▸ Action item: Please transcribe, exactly, the line that contains "Funko Pop | Figuras |" and every line after it to the end of the records, and nothing else.

▸ Supplied data:
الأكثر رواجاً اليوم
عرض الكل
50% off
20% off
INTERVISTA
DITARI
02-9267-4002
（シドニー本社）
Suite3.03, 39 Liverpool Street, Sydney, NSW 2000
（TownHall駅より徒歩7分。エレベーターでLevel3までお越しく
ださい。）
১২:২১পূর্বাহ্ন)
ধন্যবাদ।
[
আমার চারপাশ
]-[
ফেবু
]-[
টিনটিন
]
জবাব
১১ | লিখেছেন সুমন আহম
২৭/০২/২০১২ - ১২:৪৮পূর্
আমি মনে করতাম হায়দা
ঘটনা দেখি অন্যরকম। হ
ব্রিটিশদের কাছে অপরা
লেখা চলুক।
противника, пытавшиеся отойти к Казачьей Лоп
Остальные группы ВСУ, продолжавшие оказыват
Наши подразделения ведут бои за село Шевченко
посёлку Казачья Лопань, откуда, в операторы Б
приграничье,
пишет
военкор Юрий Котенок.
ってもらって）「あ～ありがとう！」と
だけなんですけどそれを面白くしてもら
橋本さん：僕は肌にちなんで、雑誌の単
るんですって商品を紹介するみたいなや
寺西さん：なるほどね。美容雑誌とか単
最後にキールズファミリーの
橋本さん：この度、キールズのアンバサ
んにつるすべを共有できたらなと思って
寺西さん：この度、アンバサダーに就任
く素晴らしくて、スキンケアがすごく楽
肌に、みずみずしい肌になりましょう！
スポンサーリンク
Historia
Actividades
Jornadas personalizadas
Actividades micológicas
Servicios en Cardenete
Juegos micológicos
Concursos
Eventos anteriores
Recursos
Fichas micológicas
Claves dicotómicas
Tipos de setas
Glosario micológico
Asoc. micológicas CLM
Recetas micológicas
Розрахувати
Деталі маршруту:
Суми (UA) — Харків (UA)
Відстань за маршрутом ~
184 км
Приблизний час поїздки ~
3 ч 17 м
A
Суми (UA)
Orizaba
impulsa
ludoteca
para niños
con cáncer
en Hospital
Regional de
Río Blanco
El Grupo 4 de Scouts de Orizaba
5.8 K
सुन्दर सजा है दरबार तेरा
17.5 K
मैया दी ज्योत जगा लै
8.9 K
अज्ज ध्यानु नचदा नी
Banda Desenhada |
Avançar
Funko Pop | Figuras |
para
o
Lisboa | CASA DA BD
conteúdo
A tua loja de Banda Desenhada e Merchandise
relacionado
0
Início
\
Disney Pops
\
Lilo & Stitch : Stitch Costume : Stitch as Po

▸ Task response:
Funko Pop | Figuras |
para
o
Lisboa | CASA DA BD
conteúdo
A tua loja de Banda Desenhada e Merchandise
relacionado
0
Início
\
Disney Pops
\
Lilo & Stitch : Stitch Costume : Stitch as Po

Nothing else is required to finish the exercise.